Un retour en force grâce aux jachères fleuries
Le bleuet sauvage est une plante annuelle thérophyte (qui passe la mauvaise saison sous forme de graines), pollinisée par les insectes. La dissémination de la semence s’effectue par le vent, l’eau, les animaux et l’homme.
On utilise couramment des races de bleuets horticoles dans les « jachères fleuries ». Les cultivars sélectionnés développent une inflorescence plus dense mais stérile et ne présente pas d’intérêt pour les insectes pollinisateurs. En revanche, certains semenciers spécialisés (Nova Flore par exemple) proposent des mélanges floraux d’espèces sauvages, ce qui permet de reconstituer les populations de bleuets dans les régions où la plante s’est raréfiée.
Centaurea montana est également cultivée dans les jardins mais cette espèce se distingue par sa végétation vivace, de longues feuilles décurrentes, un capitule plus gros, des fleurs centrales violettes et l’aigrette du fruit beaucoup plus courte que ce dernier.
Des bleuets dans votre jardin
Le bleuet réussit dans les jardins de toutes les régions.
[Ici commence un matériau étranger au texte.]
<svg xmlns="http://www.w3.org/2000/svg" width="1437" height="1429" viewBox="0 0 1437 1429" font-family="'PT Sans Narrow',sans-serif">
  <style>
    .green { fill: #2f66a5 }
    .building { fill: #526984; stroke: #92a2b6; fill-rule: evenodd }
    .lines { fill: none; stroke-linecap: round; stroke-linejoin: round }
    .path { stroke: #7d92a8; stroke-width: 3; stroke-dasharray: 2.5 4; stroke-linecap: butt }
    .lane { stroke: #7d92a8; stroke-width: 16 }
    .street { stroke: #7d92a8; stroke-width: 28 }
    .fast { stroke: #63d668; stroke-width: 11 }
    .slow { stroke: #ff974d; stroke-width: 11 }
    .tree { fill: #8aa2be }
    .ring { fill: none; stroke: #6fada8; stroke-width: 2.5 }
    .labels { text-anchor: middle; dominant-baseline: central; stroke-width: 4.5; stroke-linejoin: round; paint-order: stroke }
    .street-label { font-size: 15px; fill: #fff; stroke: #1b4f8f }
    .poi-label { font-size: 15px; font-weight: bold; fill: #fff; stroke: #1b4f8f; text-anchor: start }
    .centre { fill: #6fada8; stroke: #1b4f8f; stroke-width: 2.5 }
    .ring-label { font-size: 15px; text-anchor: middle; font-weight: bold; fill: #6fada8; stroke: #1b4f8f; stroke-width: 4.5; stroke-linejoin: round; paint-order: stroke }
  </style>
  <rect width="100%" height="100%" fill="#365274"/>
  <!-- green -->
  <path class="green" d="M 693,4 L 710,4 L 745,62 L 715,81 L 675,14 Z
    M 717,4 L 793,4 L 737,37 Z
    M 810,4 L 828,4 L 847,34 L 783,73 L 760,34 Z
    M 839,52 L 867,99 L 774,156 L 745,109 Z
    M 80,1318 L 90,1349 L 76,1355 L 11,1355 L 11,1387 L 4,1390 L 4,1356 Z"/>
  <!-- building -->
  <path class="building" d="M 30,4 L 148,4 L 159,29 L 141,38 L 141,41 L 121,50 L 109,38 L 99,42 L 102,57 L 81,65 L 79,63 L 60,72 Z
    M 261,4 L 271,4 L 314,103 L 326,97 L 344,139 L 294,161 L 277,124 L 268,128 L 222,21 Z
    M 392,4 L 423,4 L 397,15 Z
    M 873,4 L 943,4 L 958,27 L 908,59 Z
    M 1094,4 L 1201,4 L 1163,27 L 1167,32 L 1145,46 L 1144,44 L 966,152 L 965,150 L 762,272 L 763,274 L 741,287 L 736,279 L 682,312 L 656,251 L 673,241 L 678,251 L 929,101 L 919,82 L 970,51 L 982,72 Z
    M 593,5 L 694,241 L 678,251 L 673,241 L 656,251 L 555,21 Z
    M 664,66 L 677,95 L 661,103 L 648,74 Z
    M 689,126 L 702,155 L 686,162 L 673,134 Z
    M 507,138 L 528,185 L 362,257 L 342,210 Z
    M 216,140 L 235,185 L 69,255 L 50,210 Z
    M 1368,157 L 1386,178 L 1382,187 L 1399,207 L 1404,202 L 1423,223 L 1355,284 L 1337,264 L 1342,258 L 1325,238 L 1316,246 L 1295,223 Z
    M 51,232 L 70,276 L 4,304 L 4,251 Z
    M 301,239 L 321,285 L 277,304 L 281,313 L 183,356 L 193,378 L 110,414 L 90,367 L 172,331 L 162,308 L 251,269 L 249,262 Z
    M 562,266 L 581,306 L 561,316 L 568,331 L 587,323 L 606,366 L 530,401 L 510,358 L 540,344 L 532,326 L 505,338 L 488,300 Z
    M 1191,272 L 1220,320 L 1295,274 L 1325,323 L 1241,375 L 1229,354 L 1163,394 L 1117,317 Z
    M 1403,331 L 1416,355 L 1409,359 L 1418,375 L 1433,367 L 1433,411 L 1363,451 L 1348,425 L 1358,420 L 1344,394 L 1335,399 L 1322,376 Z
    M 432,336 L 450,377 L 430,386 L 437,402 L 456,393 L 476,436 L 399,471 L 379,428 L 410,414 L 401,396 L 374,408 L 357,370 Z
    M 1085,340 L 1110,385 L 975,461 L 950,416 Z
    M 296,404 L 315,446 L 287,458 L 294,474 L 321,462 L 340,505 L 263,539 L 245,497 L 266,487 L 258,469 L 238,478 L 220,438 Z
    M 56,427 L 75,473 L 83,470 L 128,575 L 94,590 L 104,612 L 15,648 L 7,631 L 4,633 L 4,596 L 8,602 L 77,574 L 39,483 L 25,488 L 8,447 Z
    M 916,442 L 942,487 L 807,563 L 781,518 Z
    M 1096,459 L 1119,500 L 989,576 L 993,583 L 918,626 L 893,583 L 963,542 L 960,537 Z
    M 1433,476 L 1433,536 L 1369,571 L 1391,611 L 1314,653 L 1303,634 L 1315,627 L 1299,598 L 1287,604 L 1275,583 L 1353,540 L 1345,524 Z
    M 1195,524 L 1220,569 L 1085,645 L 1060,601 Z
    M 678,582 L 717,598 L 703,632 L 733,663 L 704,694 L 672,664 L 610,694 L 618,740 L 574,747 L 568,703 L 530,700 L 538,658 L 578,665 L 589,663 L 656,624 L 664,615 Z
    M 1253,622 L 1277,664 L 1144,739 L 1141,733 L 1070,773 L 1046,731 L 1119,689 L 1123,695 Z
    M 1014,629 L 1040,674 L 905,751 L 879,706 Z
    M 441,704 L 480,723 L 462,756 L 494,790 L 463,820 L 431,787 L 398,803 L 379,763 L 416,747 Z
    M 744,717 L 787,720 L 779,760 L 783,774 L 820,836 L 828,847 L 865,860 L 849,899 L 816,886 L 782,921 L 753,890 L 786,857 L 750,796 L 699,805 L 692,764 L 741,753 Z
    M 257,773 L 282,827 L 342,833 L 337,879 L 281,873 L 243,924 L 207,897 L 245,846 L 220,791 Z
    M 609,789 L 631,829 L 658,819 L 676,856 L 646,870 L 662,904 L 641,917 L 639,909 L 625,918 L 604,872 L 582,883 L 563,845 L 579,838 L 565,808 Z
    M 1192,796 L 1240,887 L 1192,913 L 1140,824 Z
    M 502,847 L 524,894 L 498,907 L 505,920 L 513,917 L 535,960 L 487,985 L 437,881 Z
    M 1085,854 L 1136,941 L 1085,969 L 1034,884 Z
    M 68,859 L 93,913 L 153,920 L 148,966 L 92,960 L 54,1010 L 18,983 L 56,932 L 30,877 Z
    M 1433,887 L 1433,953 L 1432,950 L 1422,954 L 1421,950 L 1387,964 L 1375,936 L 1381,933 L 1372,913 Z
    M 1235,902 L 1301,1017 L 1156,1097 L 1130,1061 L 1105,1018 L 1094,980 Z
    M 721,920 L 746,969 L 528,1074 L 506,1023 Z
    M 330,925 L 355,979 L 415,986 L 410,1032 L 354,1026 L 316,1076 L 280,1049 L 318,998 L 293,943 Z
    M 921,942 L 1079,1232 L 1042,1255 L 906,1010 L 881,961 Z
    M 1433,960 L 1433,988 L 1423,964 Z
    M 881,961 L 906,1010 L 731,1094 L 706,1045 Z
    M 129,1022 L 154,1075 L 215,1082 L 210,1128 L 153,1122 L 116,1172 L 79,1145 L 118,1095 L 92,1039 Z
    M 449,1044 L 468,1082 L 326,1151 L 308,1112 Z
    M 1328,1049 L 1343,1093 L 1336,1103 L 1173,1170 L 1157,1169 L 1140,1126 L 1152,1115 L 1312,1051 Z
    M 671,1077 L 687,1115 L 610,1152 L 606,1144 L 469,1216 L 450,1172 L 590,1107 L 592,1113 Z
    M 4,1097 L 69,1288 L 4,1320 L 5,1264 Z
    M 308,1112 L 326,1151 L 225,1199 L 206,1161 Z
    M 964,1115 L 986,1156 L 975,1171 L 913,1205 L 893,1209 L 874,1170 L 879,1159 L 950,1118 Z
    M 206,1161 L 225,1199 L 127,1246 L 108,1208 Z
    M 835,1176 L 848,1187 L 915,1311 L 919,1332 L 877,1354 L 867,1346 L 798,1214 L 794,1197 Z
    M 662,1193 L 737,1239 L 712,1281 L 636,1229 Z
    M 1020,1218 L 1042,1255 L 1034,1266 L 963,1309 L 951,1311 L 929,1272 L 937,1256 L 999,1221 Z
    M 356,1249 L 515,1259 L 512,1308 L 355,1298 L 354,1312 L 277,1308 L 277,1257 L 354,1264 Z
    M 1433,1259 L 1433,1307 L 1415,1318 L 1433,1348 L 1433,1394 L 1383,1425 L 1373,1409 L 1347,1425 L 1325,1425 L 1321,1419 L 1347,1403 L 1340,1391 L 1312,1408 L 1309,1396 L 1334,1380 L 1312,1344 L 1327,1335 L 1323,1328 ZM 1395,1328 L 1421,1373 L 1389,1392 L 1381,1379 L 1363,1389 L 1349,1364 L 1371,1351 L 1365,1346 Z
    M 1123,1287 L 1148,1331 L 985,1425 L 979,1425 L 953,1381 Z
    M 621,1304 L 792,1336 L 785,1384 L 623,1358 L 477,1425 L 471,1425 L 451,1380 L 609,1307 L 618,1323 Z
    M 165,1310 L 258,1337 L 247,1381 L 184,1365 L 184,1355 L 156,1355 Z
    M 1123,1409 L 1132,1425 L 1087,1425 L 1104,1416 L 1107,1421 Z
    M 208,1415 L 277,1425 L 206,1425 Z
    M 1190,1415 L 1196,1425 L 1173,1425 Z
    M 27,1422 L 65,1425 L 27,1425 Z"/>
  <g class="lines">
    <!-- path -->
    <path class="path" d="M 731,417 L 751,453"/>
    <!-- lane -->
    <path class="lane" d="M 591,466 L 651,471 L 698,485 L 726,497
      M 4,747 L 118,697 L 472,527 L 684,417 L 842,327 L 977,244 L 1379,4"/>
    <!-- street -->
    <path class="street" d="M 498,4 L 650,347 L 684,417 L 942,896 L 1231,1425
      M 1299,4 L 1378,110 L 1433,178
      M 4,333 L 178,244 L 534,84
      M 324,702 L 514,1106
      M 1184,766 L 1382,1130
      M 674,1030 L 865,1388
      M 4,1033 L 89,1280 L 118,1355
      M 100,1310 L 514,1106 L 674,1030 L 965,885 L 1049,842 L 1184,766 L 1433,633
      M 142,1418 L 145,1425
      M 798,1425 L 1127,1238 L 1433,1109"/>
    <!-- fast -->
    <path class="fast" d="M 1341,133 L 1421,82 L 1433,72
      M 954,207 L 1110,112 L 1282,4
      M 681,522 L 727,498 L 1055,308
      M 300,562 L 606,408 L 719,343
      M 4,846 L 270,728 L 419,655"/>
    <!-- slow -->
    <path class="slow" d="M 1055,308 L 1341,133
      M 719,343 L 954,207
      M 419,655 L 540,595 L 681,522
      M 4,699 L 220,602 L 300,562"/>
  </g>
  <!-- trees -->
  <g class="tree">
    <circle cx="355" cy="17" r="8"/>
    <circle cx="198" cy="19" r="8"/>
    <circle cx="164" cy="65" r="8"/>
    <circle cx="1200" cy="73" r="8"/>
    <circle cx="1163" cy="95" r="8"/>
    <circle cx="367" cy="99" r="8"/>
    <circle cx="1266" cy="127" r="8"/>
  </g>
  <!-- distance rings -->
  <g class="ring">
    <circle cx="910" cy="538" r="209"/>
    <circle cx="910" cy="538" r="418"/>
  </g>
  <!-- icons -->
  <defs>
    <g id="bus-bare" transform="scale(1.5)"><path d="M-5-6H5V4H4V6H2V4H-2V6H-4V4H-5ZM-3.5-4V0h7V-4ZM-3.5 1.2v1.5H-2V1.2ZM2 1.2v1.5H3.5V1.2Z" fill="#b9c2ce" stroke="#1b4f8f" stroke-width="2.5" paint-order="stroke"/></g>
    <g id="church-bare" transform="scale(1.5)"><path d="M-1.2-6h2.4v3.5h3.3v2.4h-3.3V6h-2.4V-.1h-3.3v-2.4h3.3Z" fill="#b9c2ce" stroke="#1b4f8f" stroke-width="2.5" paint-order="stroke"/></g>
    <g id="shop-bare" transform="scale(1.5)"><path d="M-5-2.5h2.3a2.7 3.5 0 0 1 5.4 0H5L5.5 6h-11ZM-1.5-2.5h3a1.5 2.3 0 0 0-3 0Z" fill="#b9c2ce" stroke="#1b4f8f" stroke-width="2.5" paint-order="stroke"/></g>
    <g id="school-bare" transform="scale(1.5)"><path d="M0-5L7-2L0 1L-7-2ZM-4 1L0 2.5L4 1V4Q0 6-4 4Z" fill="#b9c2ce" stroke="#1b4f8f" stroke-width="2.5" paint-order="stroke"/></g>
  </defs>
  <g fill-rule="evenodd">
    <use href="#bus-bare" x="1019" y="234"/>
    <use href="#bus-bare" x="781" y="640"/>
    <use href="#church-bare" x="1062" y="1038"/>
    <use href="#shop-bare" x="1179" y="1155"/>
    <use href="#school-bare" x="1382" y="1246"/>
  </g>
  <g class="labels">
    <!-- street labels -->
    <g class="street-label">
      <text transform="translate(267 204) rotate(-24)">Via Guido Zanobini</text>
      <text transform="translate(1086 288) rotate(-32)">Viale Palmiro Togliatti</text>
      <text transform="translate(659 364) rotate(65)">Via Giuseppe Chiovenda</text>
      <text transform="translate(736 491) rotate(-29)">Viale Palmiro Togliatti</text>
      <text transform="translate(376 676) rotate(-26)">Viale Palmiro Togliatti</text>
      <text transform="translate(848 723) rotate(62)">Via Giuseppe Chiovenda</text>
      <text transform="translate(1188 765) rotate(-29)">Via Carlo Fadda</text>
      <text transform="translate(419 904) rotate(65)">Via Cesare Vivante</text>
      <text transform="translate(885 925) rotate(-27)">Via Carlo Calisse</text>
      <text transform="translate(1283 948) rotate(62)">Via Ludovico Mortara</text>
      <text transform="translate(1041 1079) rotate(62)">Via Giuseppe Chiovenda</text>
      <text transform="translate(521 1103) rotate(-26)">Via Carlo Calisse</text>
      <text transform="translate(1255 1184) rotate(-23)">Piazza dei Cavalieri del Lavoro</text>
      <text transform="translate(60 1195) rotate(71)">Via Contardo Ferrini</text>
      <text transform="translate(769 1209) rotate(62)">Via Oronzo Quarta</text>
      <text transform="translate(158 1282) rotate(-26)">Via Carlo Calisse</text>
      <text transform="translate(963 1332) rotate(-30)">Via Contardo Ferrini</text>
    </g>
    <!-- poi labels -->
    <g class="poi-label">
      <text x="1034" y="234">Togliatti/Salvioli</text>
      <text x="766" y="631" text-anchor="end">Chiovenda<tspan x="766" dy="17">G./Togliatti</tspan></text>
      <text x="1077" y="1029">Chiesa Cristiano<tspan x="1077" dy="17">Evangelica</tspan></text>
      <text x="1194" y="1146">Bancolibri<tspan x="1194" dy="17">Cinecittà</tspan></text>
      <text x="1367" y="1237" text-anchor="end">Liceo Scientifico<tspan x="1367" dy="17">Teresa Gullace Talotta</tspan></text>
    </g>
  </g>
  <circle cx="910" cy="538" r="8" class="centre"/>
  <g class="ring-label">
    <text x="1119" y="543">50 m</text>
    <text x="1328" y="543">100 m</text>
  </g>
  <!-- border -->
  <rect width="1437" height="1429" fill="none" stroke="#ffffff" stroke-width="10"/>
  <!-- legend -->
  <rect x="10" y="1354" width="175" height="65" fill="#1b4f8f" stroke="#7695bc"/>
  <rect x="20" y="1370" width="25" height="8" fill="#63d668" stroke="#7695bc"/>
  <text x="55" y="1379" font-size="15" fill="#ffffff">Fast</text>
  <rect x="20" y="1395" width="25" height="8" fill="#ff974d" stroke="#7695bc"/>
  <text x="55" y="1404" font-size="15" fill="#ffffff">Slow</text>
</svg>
Semé au printemps (avril), directement en place, à la volée, il fleurit dans le courant de l’été. Il existe des cultivars à fleurs doubles et de couleurs variées, notamment roses et blancs qui permettent de composer des motifs d’une plus grande densité florale, mais qui ne jouent pas le même rôle écologique.
Offrez au bleuet une terre riche et consistante, argilo-calcaire de préférence et ne le laissez pas manquer d’eau, mais ne détrempez pas le terrain. Après la floraison, laissez les fruits se former afin que la plante essaime naturellement. Vous la retrouverez l’année prochaine dans des endroits inattendus qu’elle aura colonisés.